"... ... Harlay fit entendre à M. du Maine (1) qu'il ne ferait jamais rien de solide qu'en mettant les princes du sang hors d'intérêt et en leur en donnant un de soutenir ce qui serait fait en sa faveur ; que, pour cela, il fallait toujours laisser une différence entière entre les distinctions que le Parlement faisait aux princes du sang et celle qu'on lui accorderait au-dessus des pairs, et former ainsi un rang intermédiaire qui ne blessât point les princes du sang, et qui, au contraire, les engageât à les maintenir dans tous les temps, par l'intérêt de se conserver un entre-deux, entre eux et les pairs ; que, pour cela, il fallait lui donner la préséance sur tous les pairs, et les forcer à se trouver à l'enregistrement de la déclaration projetée et à sa réception en conséquence, qui se devait faire tout de suite, lui donnant le bonnet (2) comme aux princes du sang, qui depuis longtemps ne l'est plus aux pairs, mais lui faire prêter le même serment des pairs, sans aucune différence de la forme et du cérémonial, pour en laisser une entière à l'avantage des princes du sang, qui n'en prêtent point ; et pareillement le faire entrer et sortir de séance tout comme les pairs, au lieu que les princes du sang traversent le parquet ; l'appeler par son nom comme les autres pairs, en lui demandant son avis, mais avec le bonnet à la main un peu moins baissé que pour les princes du sang, qui ne sont que regardés sans être nommés ; enfin le faire recevoir et conduire au carosse par un seul huissier à chaque fois qu'il viendra au Parlement, à la différence des princes du sang, qui le sont par deux, et des pairs, dont aucun n'est reçu par un huissier au carosse que le jour de sa réception, et qui, sortant de séance deux à deux, sont conduits par un huissier jusqu'à la sortie de la grand'salle seulement. ... ..."

(1) : fils aîné de Louis XIV et de Mme de Montespan.

(2) : Saint-Simon entend par là que, lorsque le premier président s'adressera à M. du Maine, il devra le faire en tenant son bonnet à la main mais un peu moins bas que s'il s'adressait à un prince du sang.
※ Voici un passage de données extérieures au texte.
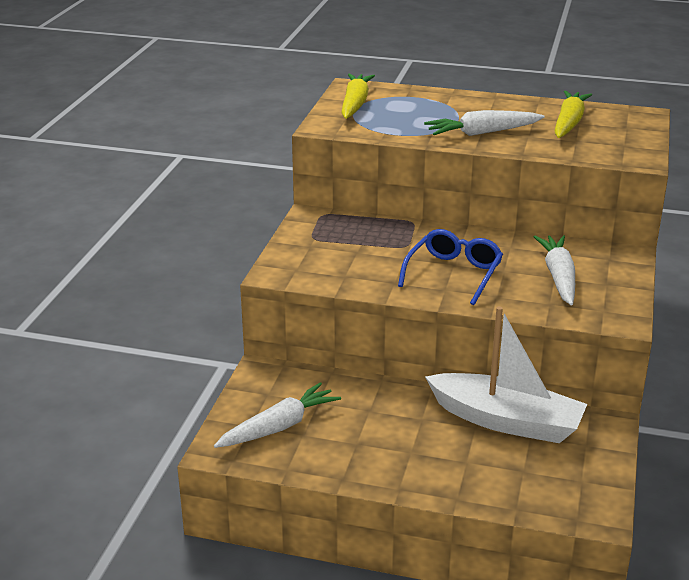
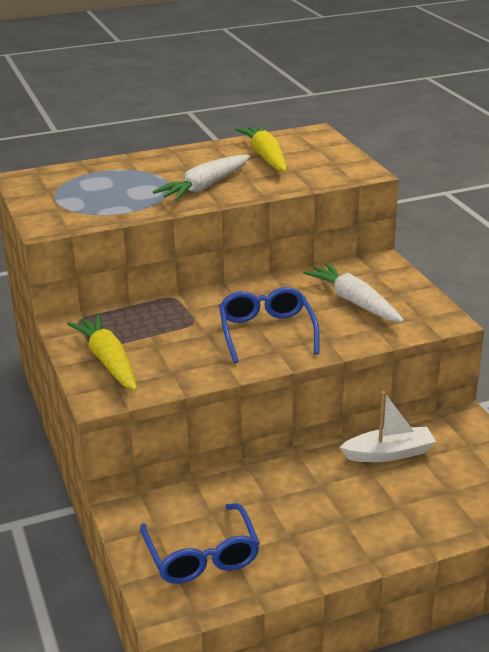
camera: 35 degrees left, 0 degrees up
white carrot [214,382,341,448] -> blue glasses [140,503,260,584]
yellow carrot [341,73,375,119] -> yellow carrot moved to [67,314,137,390]
white boat [425,306,587,443] -> white boat [340,391,436,462], size x0.58

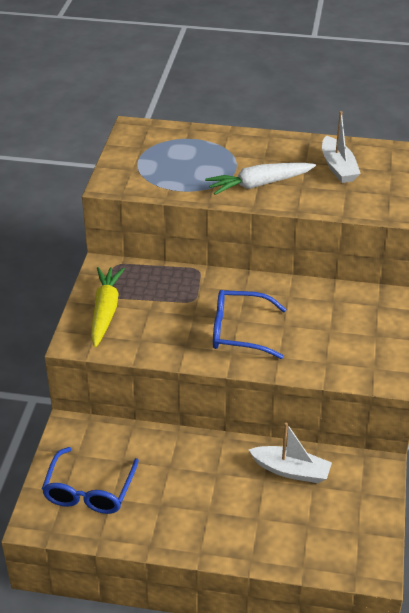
camera: 30 degrees right, 10 degrees up
blue glasses [219,287,320,363] -> blue glasses turned 105 degrees counterclockwise [213,290,287,359]
yellow carrot [235,125,287,172] -> white boat [322,111,361,183]
white carrot [303,263,404,322] -> none

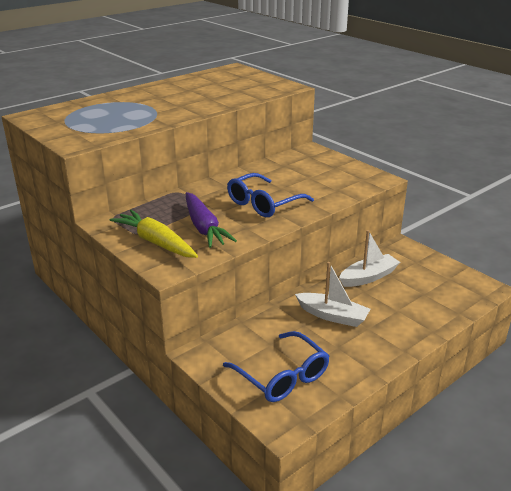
camera: 50 degrees left, 10 degrees down
white carrot [205,163,316,195] -> none
white boat [322,111,361,183] -> white boat moved to [295,262,370,327]
none -> purple carrot [186,192,237,248]

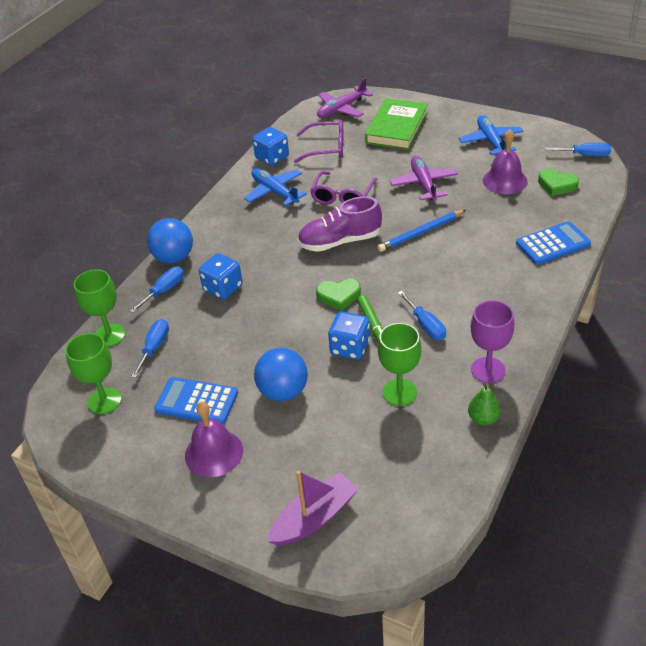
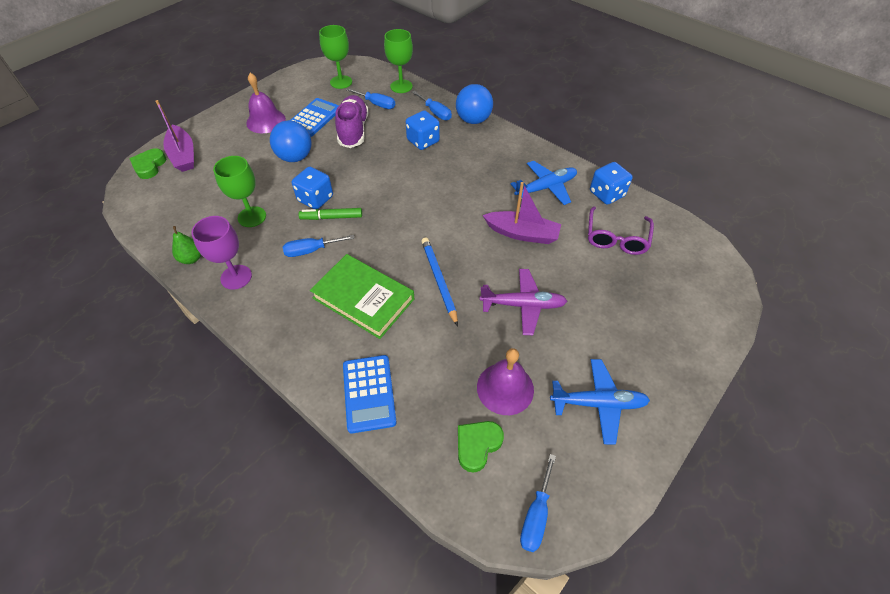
camera: 100 degrees right, 10 degrees up
purple shoe [298,196,382,252] -> purple shoe moved to [335,95,369,148]
purple glasses [310,171,377,205] -> purple boat [483,182,561,244]
green heart [316,278,361,311] -> green heart moved to [130,148,166,179]
purple plane [317,78,373,118] -> none
green book [365,98,428,150] -> green book moved to [310,254,414,339]

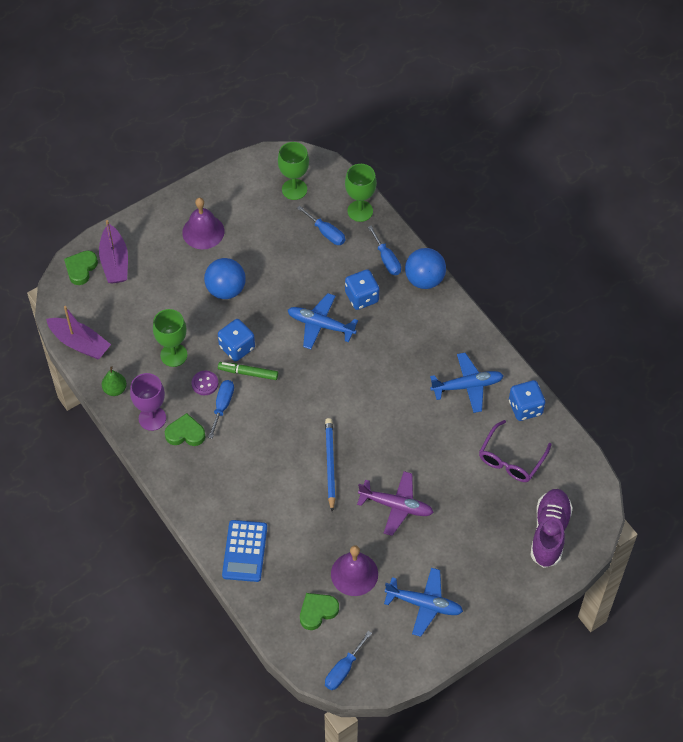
camera: 15 degrees right, 5 degrees up
blue screwdriver [283,235,355,257] -> blue screwdriver turned 105 degrees clockwise [208,380,234,439]
blue calculator [290,98,339,137] -> none
green book [310,254,414,339] -> none
purple shoe [335,95,369,148] -> purple shoe moved to [530,489,573,568]
purple boat [483,182,561,244] -> purple boat moved to [46,306,111,359]
none -> green heart [165,413,205,446]
none -> purple button [191,371,218,395]
none -> blue plane [288,293,358,349]

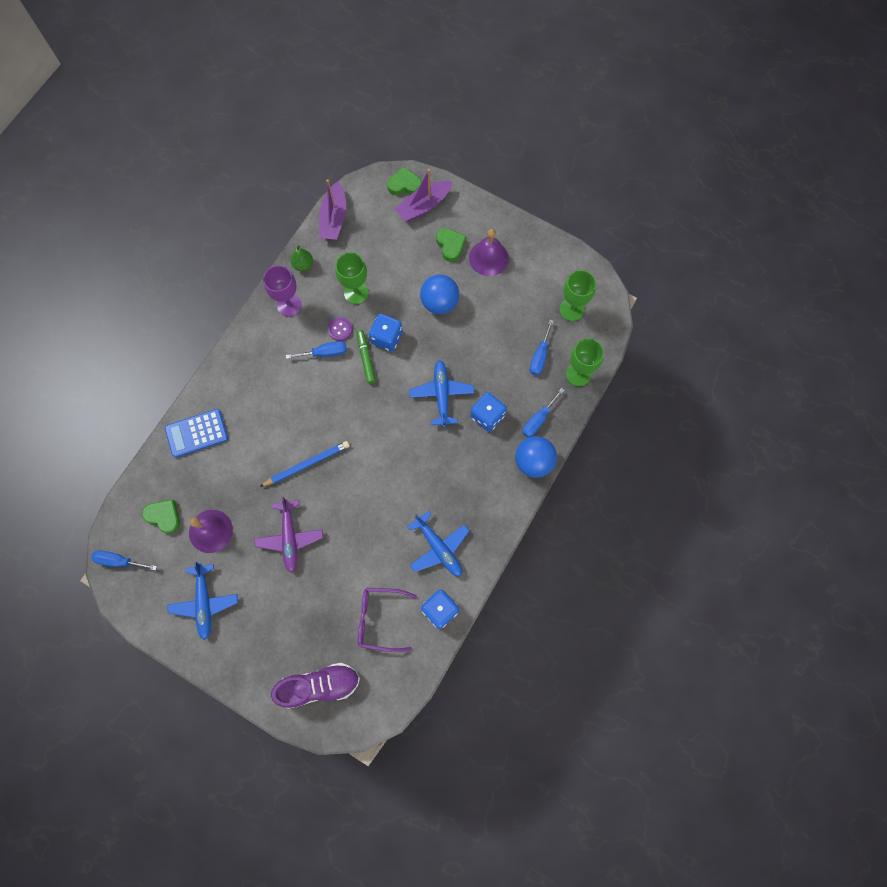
camera: 65 degrees right, 15 degrees up
green heart [165,413,205,446] -> green heart moved to [436,228,466,262]

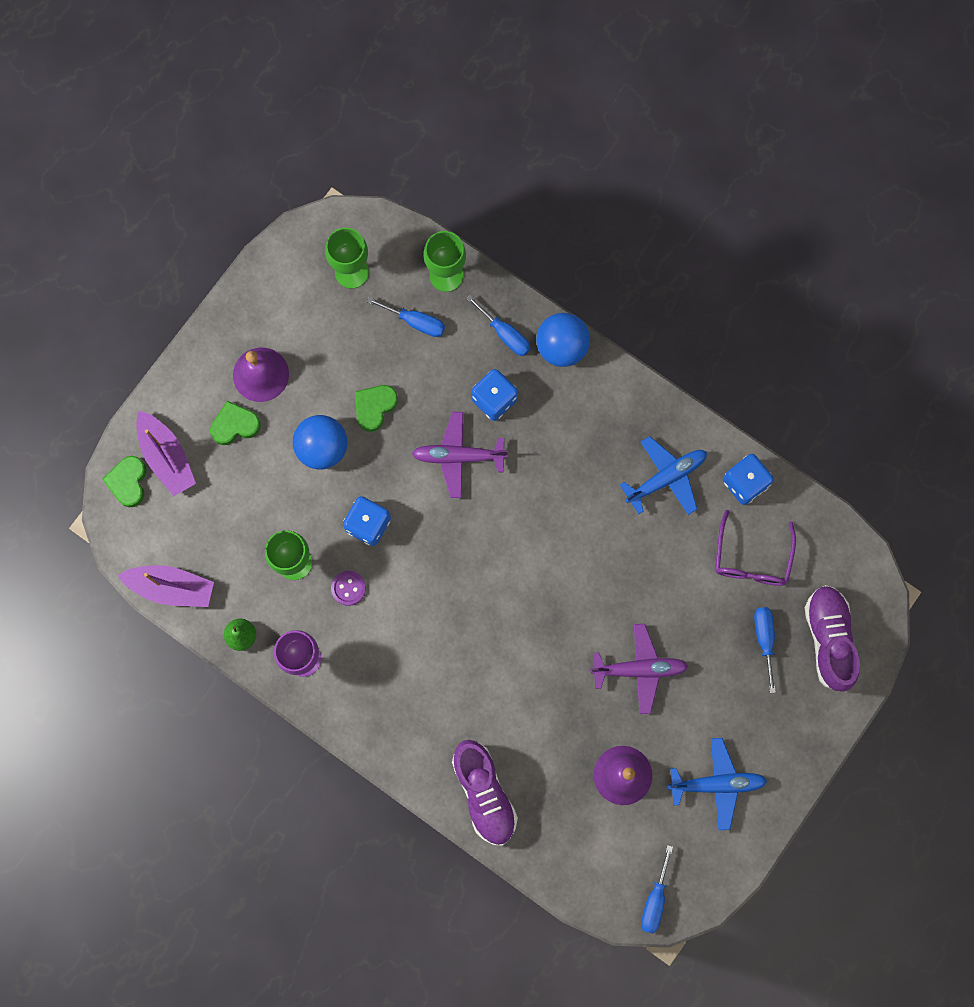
camera: 85 degrees left, 5 degrees up
green heart [142,499,180,534] -> green heart moved to [355,385,398,432]
blue calculator [165,409,228,458] -> purple shoe [452,740,518,845]
blue pencil [260,441,349,487] -> none
blue screwdriver [286,341,347,359] -> blue screwdriver moved to [754,607,776,693]
green marker [357,330,376,384] -> none
blue plane [409,360,474,427] -> purple plane [412,412,508,498]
Or, cela faisait beau temps que le premier président ne se découvrait plus devant les pairs, dont Saint-Simon fait partie. De même, les pairs ne sont pas raccompagnés jusqu'à leur carrosse, à la différence des princes du sang et, désormais, de M. du Maine et de son frère, le comte de Toulouse. Seule différence : si les princes du sang ont droit à deux huissiers, les bâtards du Roi ne pourront se glorifier que d'un seul.

Un esprit moderne trouvera certainement ces détails byzantins. Mais dans le monde clos de la Cour, ils ne l'étaient absolument pas. Au reste, à l'instar du degré d'abaissement du bonnet du premier président, les révérences de cour étaient, elles aussi, plus ou moins profondes et nombreuses en fonction de la qualité de la personne à qui on la faisait. Plus que la simple marque de politesse, il faut voir là la manifestation d'un code social et politique extrêmement rigide et structuré.

Aux yeux de Saint-Simon, la création de ce "rang intermédiaire", qui est lui-même un bâtard issu du rang de prince du sang et de celui de pair de France, est une authentique infamie. De toute la légitimité de sa lignée, de toute la fidélité au Roi manifestée par son père au mépris de ses propres intérêts, le mémorialiste se sent bien plus aristocrate que ne le seront jamais les enfants adultérins de Mme de Montespan. Sans doute était-il incapable de le formuler de cette manière puisque les bâtards, par leur père, touchaient à la fonction royale d'essence divine, qu'un homme comme Saint-Simon ne saurait attaquer. Mais le mémorialiste dispose de cette arme sans égale qu'est l'art du conteur pour nous faire part de sa révolte et, il faut bien l'avouer, nous faire rentrer dans son camp. Et il ne s'en prive pas.